The Stranger Within is a 1974 American made-for-television science fiction horror film that premiered as the ABC Movie of the Week on October 1, 1974. Written by Richard Matheson, and based on his 1953 novelette Trespass, it capitalized on Rosemary's Baby, but included a science-fiction twist which Matheson originated in the novelette but was popularized by John Wyndham in his 1957 novel The Midwich Cuckoos.

The film was directed by Lee Philips and stars Barbara Eden and George Grizzard.

==Plot==
Ann Collins, a painter, and her husband David are expecting a baby. What confuses the couple is that David has had a vasectomy, and Ann is not supposed to be pregnant. Even though David suspects that Ann has been unfaithful to him, he stays with her. Because Ann had pregnancy troubles in the past that put her health at risk, David wants Ann to get an abortion, but every time the two try to go to get the procedure done, Ann experiences extreme labor pains and is unable to go through with the procedure.
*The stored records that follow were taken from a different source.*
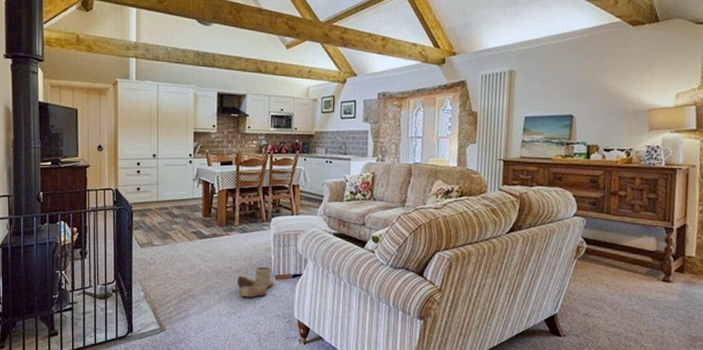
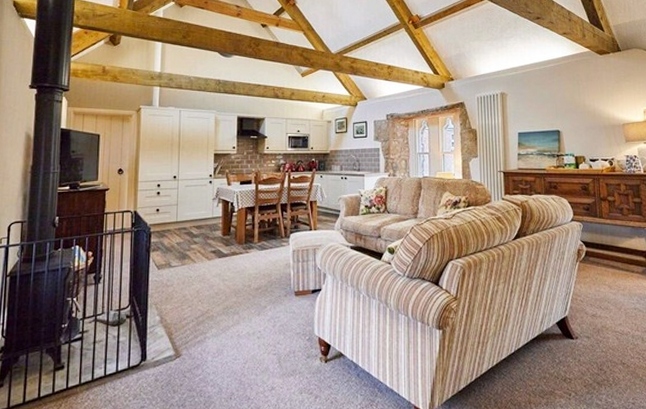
boots: present [237,267,274,298] -> none [256,283,294,317]

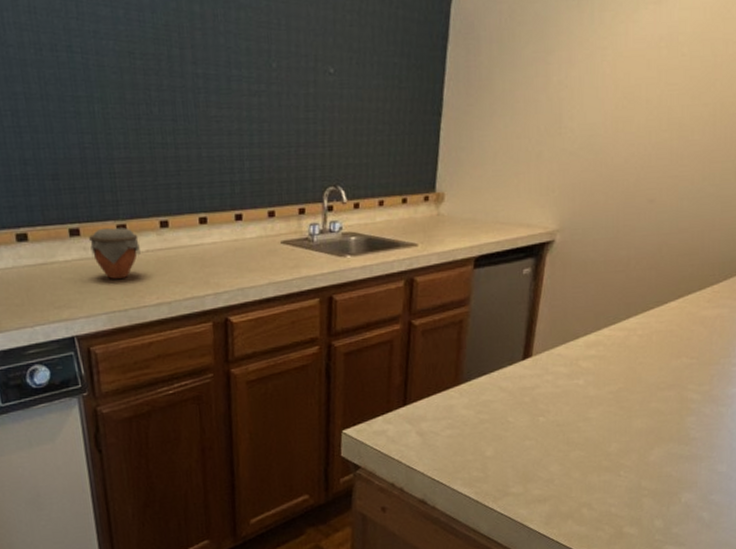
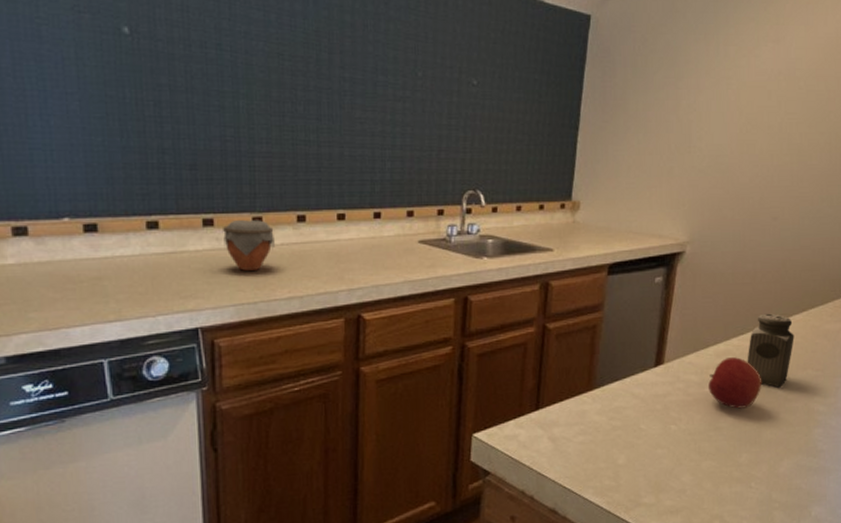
apple: none [578,347,634,399] -> present [708,357,762,409]
salt shaker: none [618,301,669,377] -> present [747,313,794,388]

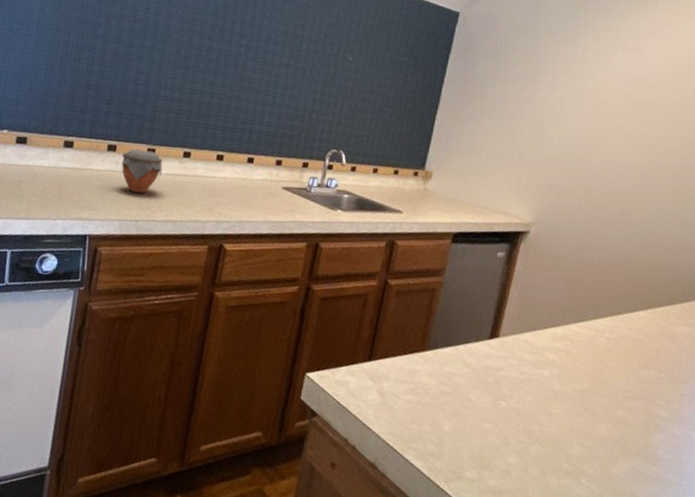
apple: present [708,357,762,409] -> none [543,342,600,398]
salt shaker: present [747,313,794,388] -> none [585,304,637,383]

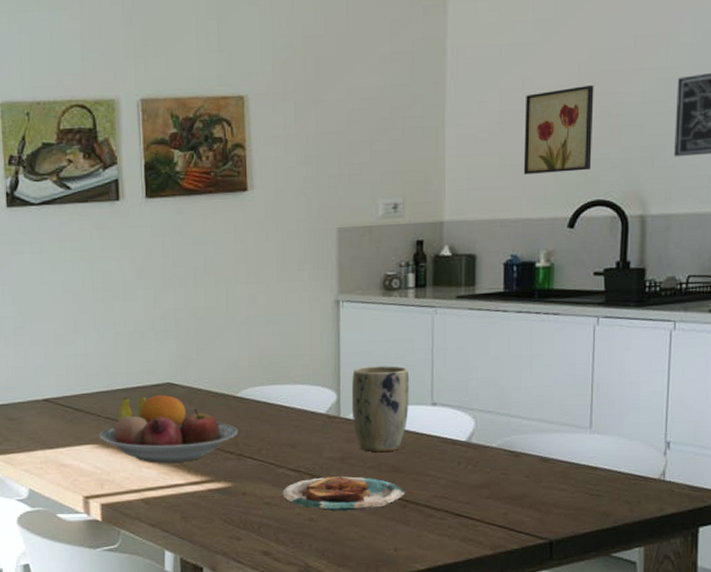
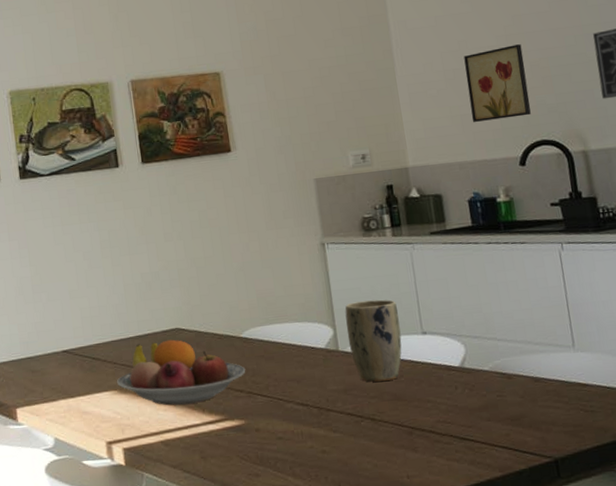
plate: present [282,476,406,512] -> none [293,407,410,443]

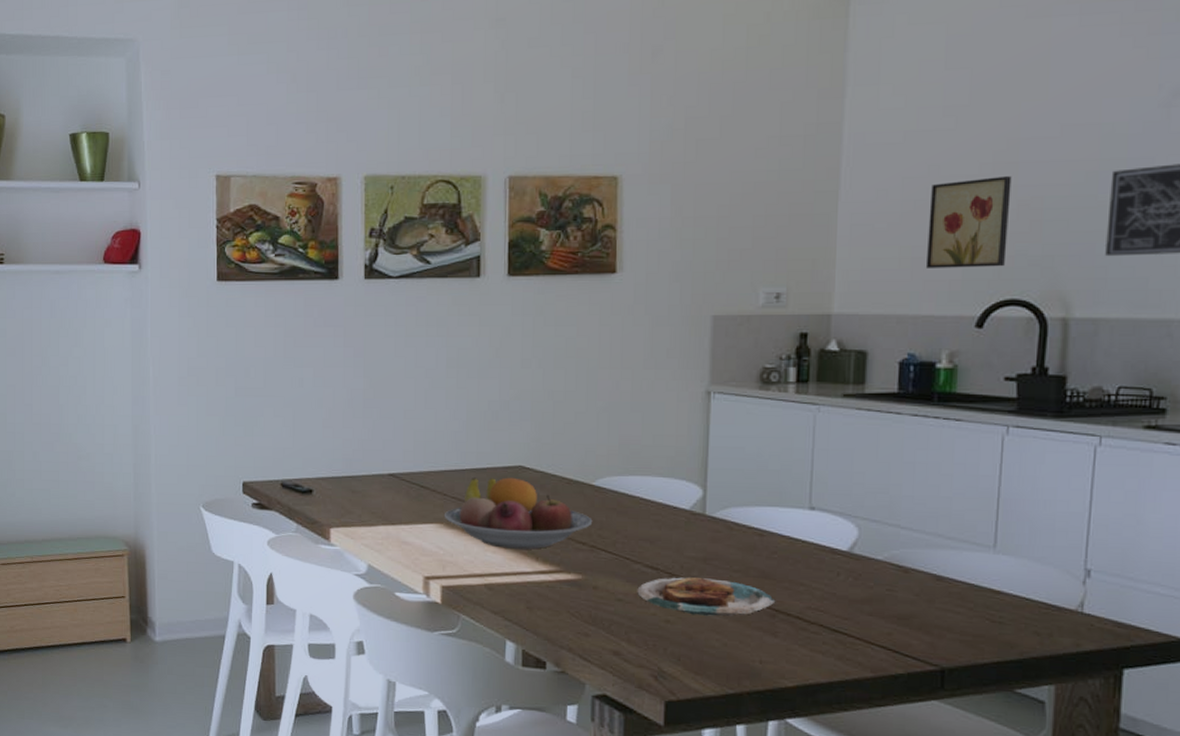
plate: none [293,407,410,443] -> present [637,577,776,617]
plant pot: present [345,299,402,382] -> none [718,463,785,556]

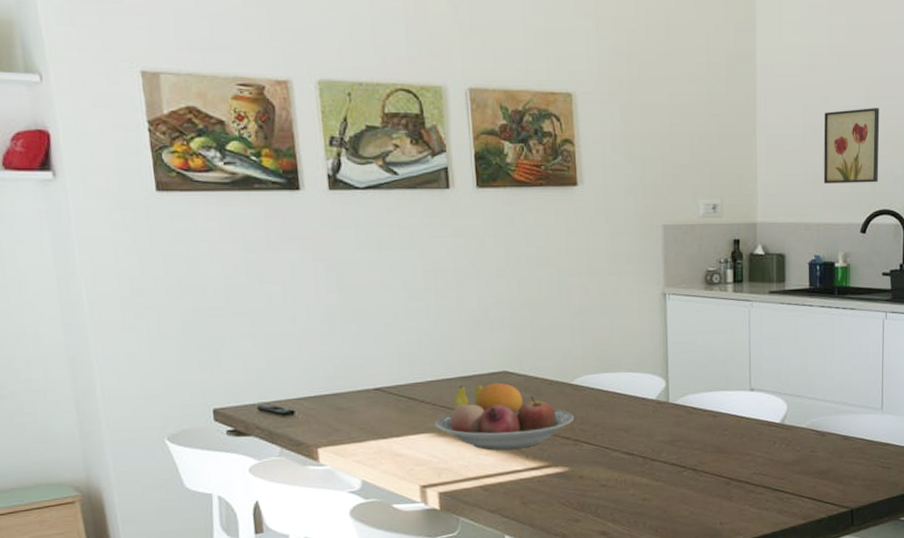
plate: present [637,577,776,617] -> none [617,457,729,491]

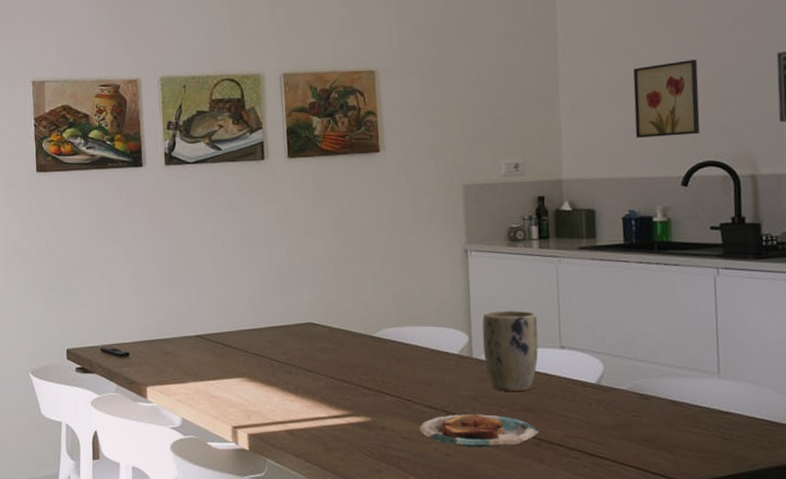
fruit bowl: present [434,382,574,451] -> none [246,333,376,397]
plate: none [617,457,729,491] -> present [419,414,539,448]
plant pot: none [678,354,730,435] -> present [482,310,538,392]

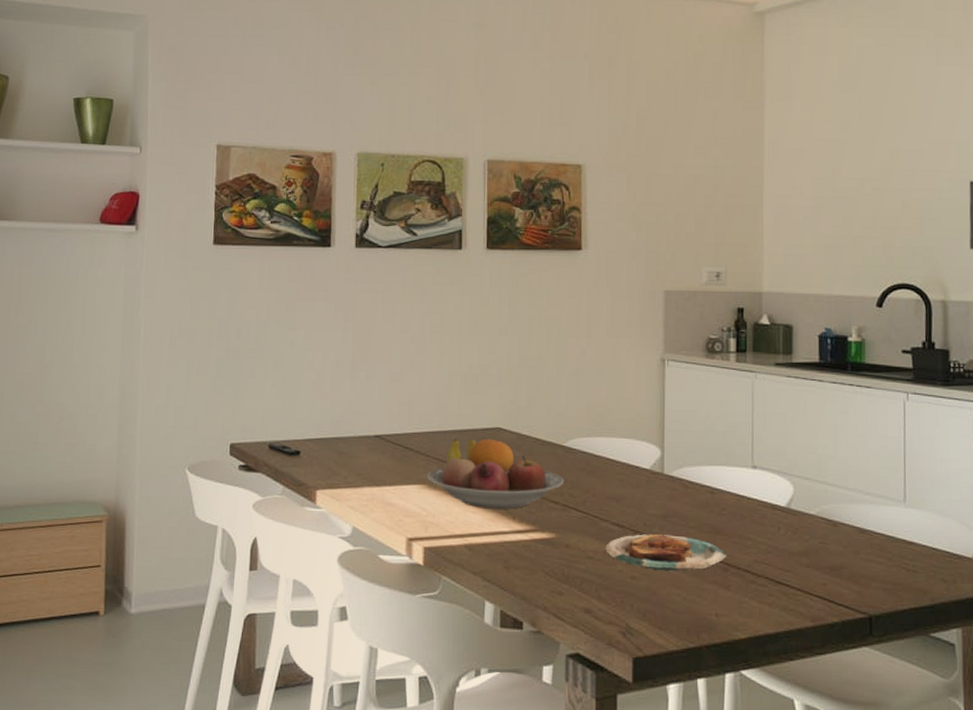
fruit bowl: none [246,333,376,397] -> present [426,438,564,509]
plant pot: present [482,310,538,392] -> none [675,425,730,513]
wall art: present [633,60,700,138] -> none [834,181,896,256]

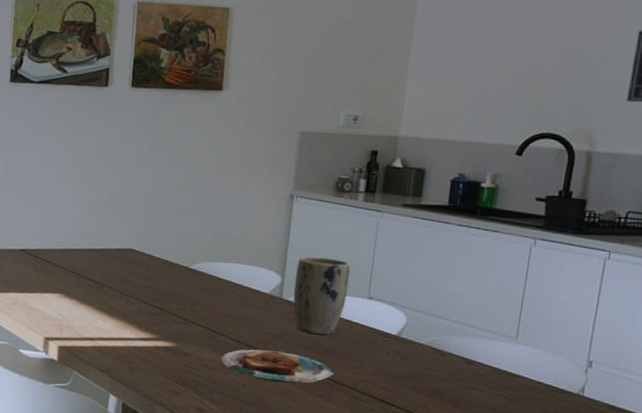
fruit bowl: present [426,438,564,509] -> none [64,256,188,320]
plant pot: none [675,425,730,513] -> present [293,256,350,335]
Throughout the course of her pregnancy, Ann has strange cravings for black coffee, raw meat and massive amounts of salt. She also exhibits personality and physical changes, including wanting to read books constantly, enduring freezing temperatures, developing acutely sensitive hearing, taking long and strenuous walks in the mountains, an inability to listen to other people, and healing her injuries within minutes.

David wants Bob, a hypnotist, to see if he can obtain any information about why Ann is acting so strangely. Ann does not say a word, even when she is hypnotized. One day when Ann comes home from one of her walks in the mountains, she finds David, Bob, and Ann's friend Phyllis waiting for her. She quickly drinks boiling hot coffee to catch her breath, and David notices that the coffee makes her drunk. Bob tries hypnotizing Ann again, and an extraterrestrial being starts speaking through her. The being says that his father banished him to this warm planet (Earth) and that he wants to go back to his home where it is "cool". He says that Ann was impregnated by a spaceship’s beam while she was painting in the mountains. After the alien stops talking through Ann, she finally falls asleep.

During the night, Ann sneaks out to an abandoned house in the woods, where she gives birth. She walks into the woods, where many other women are also walking with their alien babies. David looks at one of Ann's paintings, depicting the alien being's home planet. The painting starts to smoke. David looks out the window and screams Ann's name, as he watches a spacecraft take Ann to the alien's home planet.

==Cast==
- Barbara Eden as Ann Collins
- George Grizzard as David Collins
- David Doyle as Bob
- Joyce Van Patten as Phyllis
- Nehemiah Persoff as Dr. Edward Klein

==Home media==
The Stranger Within was released on Region 1 DVD on October 6, 2009 from the online Warner Archive Collection.